Und jetzt trauen Sie es dem ASO zu?

Bostock: Ja, aber das tat ich auch schon vor drei Jahren. Nun jetzt passt es allerdings bestens.

 

Sie dirigieren nächste Woche auch ein Werk von Sir Peter Maxwell Davies, in dem ein Dudelsack-Spieler auftritt. Was ist das für ein Werk?

Bostock: Peter Maxwell Davies gehört zur britischen Avantgarde, ist ein Enfant terrible, aber dennoch einer der bekanntesten Komponisten Englands. Unser Werk ist eines der am meisten aufgeführten neuen Orchesterwerke seit dem Zweiten Weltkrieg. Der Dudelsack-Solist Gunther Haussknecht kennt das Werk sehr gut. Fast immer, wenn es in Deutschland aufgeführt wird, tritt er auf. Ein tolles, kurzweiliges 13 Minuten langes Stück! Das Publikum wird von Herzen lachen.

 

Sie bieten vier eher kurze Werke. Wo höre ich das Zentrum des Abends?

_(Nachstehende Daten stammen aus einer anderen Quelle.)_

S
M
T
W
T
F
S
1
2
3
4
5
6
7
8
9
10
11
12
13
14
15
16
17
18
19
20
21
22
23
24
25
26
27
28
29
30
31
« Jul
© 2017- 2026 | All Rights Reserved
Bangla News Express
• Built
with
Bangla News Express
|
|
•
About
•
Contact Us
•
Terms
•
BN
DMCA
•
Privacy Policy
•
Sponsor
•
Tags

Bostock: Das Hauptwerk sind die «Enigma-Variationen» von Elgar. Ich will mit diesem Programm aber die grosse Variabilität der britischen Musik des 20. Jahrhunderts zeigen. Mit Elgar den Vater der britischen Musik des 20. Jahrhunderts, mit Georges Butterworth einen Vertreter des Pastoral-Stils, der eben nicht nur von Vaughan Williams geprägt war. Mit Davies zeige ich das Enfant terrible. Und zu Beginn gibts weltbekannte Musik von Britten.

 

Mit Benjamin Brittens «Sea Interludes» aus der Oper «Peter Grimes» knüpfen Sie sogar an Ihren Opern-Sommer an. Wäre diese Meer-Oper eine mögliche Oper für Hallwyl in drei Jahren?

Bostock: Nein, ich fürchte nicht. Von der Art wie von der Szene nicht. Neben dem Schloss ist zwar Wasser, aber es liegt da sehr sanft und lieblich. Es gäbe anderes von Britten.

 

Wir werden sehen, was passiert. Es dauert ja noch drei Jahre.

Bostock: Oder auch nicht! Ich werde jetzt nämlich dafür kämpfen, dass die Oper auf Schloss Hallwyl neu alle zwei Jahre stattfindet. Spielen wir nämlich bloss alle drei Jahre, müssen wir jedes Mal von vorne beginnen: Mit dem Publikum, mit der Werbung, mit den Sponsoren . . . Spielen wir alle zwei Jahre, wird auch mehr Publikum kommen, denn man will einen Rhythmus, will seine Riten. Diese drei Jahre waren ja nie so gedacht. Das entwickelte sich aus Zufall, nicht aus reifen Überlegungen. Mal sehen, ob wir 2011 oder 2012 spielen. Falls es tatsächlich schon 2011 sein wird, müssen wir bald beginnen.

 

The Best of British Werke von Britten, Butterworth, Davies, Elgar. Solist: Gunther Haussknecht, Highland Bagpipes. Aargauer Symphonie-Orchester, Douglas Bostock. Aarau, 13. 9., 17 Uhr und 15. 9., 20 Uhr Kultur- und Kongresshaus. Baden, 16. 9., 20 Uhr, Trafo-Halle. Konzerteinführungen «Bostock & Co.» jeweils eine Stunde vor Konzertbeginn.